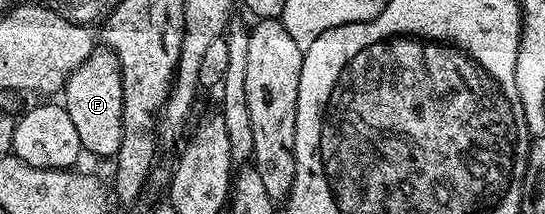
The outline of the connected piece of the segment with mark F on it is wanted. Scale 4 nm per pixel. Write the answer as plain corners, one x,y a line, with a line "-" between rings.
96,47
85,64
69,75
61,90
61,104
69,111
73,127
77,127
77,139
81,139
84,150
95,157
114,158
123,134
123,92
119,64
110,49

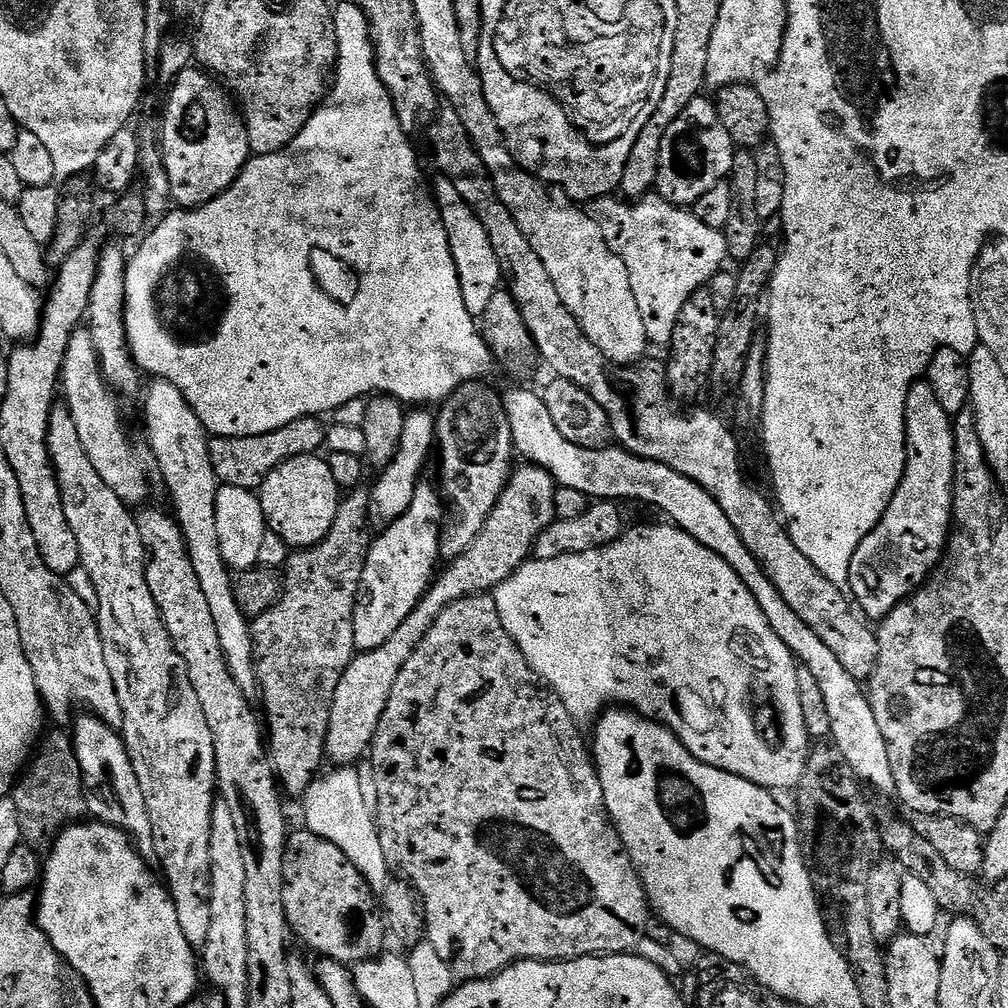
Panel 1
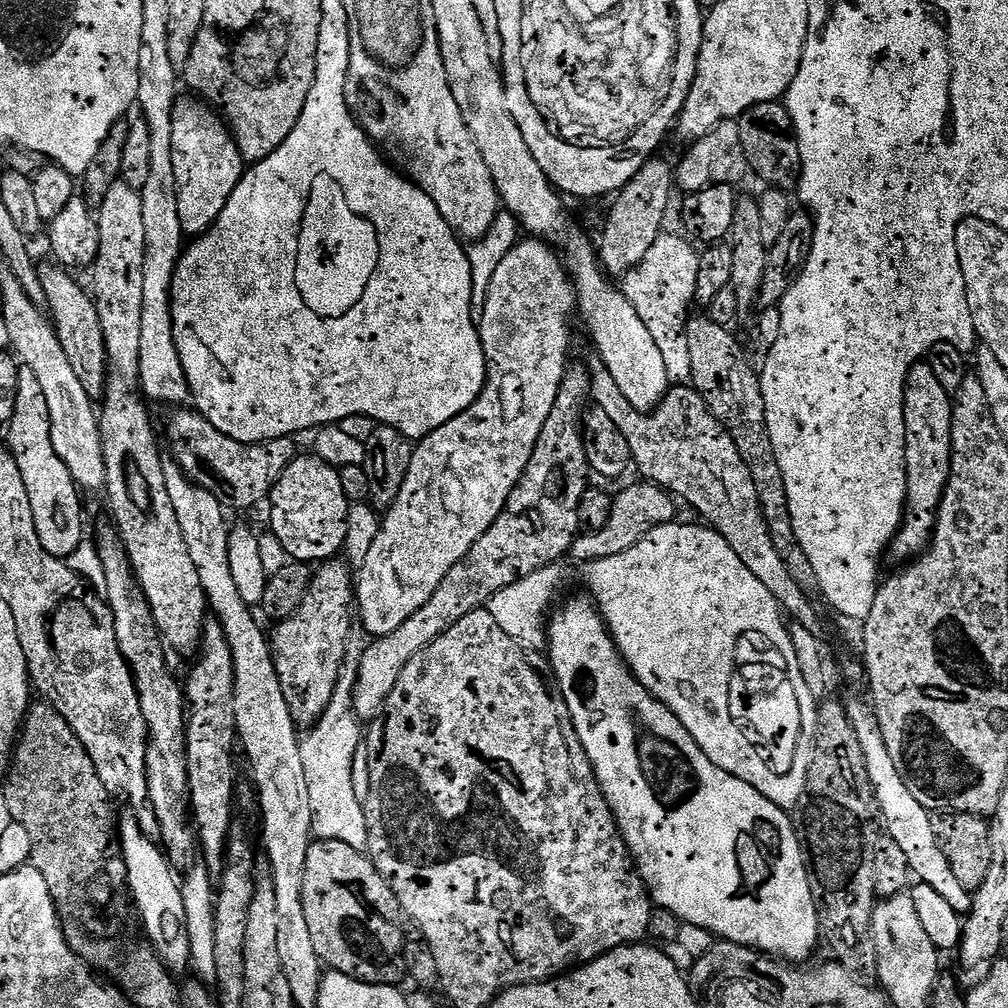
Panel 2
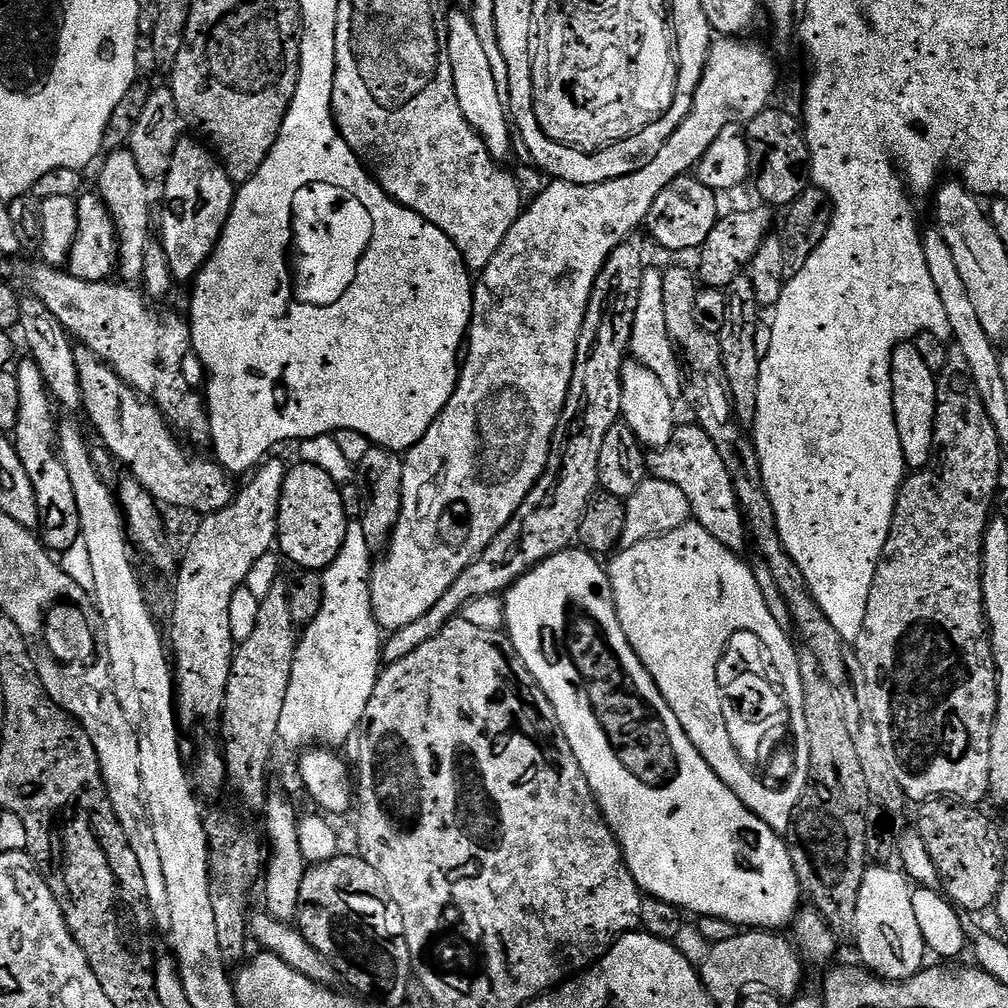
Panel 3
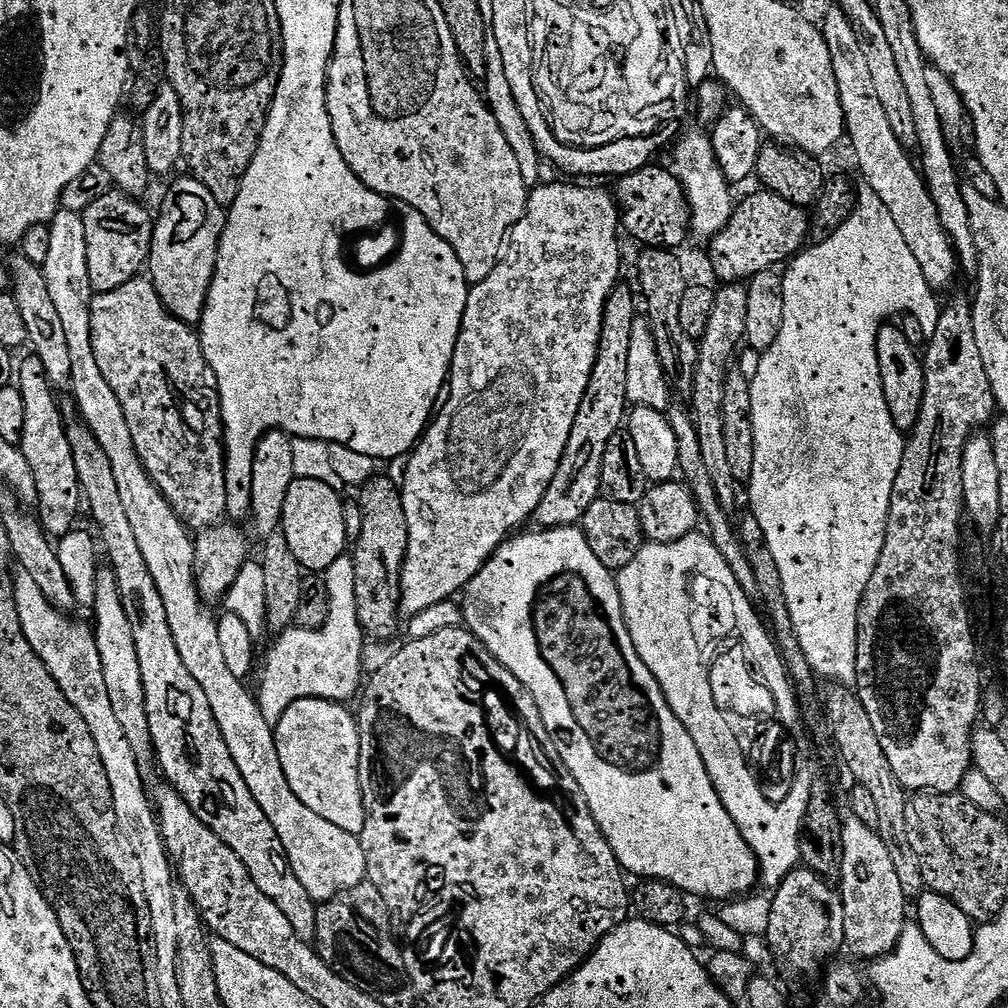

──────────

### Task goal
Give the data again exactly, without pictures.

### Task output
The outline of the connected piece of the segment with mark F on it is wanted. Scale 4 nm per pixel. Write the answer as plain corners, one x,y a line, with a line "-" between rings.
96,47
85,64
69,75
61,90
61,104
69,111
73,127
77,127
77,139
81,139
84,150
95,157
114,158
123,134
123,92
119,64
110,49

Panel 1
Panel 2
Panel 3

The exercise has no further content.